[DATA FOR PROCESSING]:
-- Opening Marker --

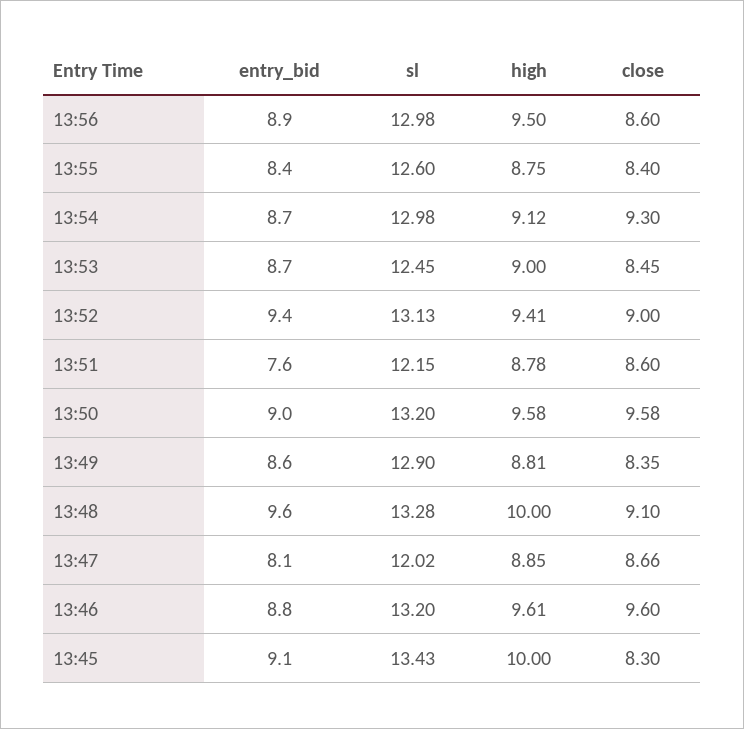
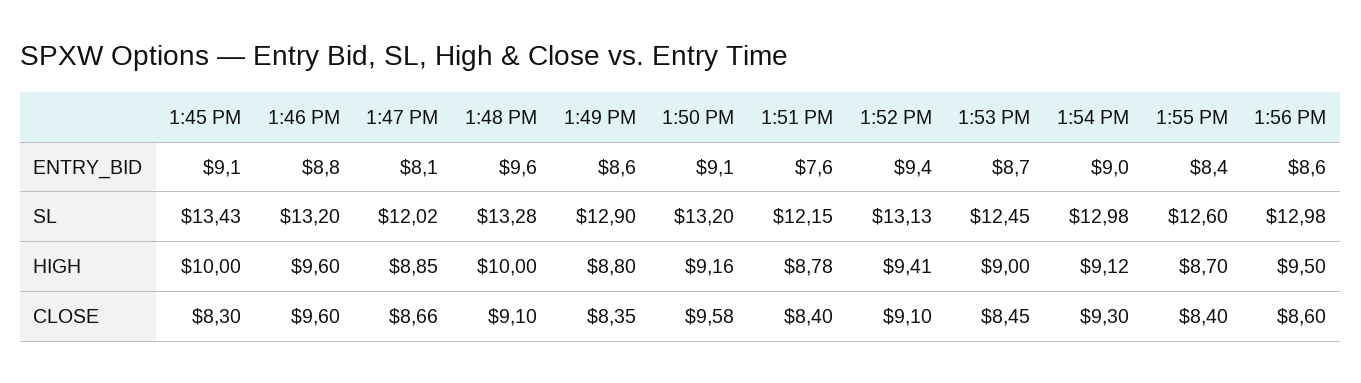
entry_bid, 13:56: 8.9 -> 8.6
high, 13:55: 8.75 -> 8.7
entry_bid, 13:54: 8.7 -> 9
close, 13:52: 9 -> 9.1
close, 13:51: 8.6 -> 8.4
entry_bid, 13:50: 9 -> 9.1
high, 13:50: 9.58 -> 9.16
high, 13:49: 8.81 -> 8.8
high, 13:46: 9.61 -> 9.6

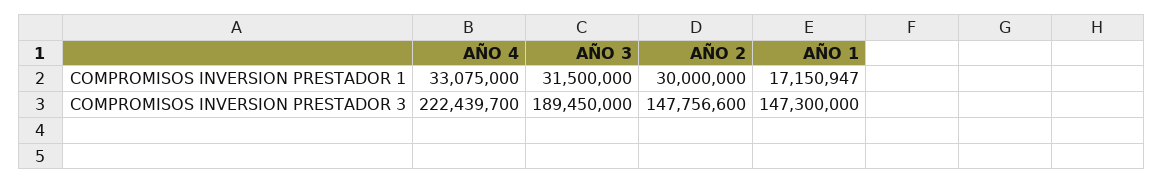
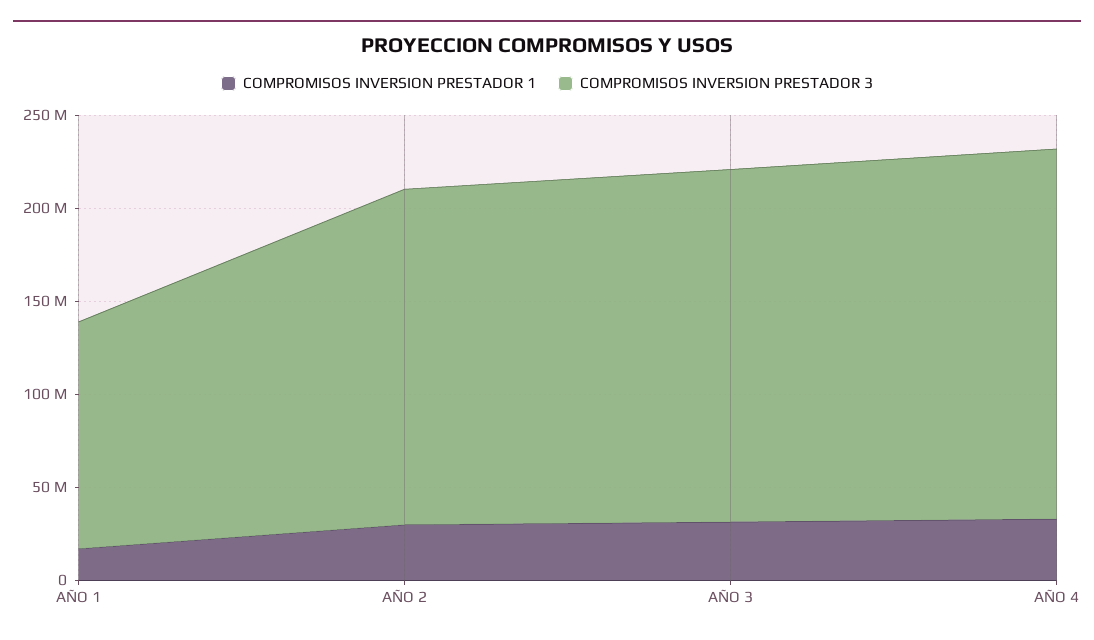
COMPROMISOS INVERSION PRESTADOR 3, AÑO 4: 222439700 -> 200000000
COMPROMISOS INVERSION PRESTADOR 3, AÑO 2: 147756600 -> 180000000
COMPROMISOS INVERSION PRESTADOR 3, AÑO 1: 147300000 -> 120000000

-- Closing Marker --

[INSTRUCTIONS TO FOLLOW]: Print nothing except the lines from the one with "entry_bid, 13:54: 8.7 -> 9" through the last line of the listing, exactly as written and with pictures removed.

[REPLY TO THE TASK]:
entry_bid, 13:54: 8.7 -> 9
close, 13:52: 9 -> 9.1
close, 13:51: 8.6 -> 8.4
entry_bid, 13:50: 9 -> 9.1
high, 13:50: 9.58 -> 9.16
high, 13:49: 8.81 -> 8.8
high, 13:46: 9.61 -> 9.6

COMPROMISOS INVERSION PRESTADOR 3, AÑO 4: 222439700 -> 200000000
COMPROMISOS INVERSION PRESTADOR 3, AÑO 2: 147756600 -> 180000000
COMPROMISOS INVERSION PRESTADOR 3, AÑO 1: 147300000 -> 120000000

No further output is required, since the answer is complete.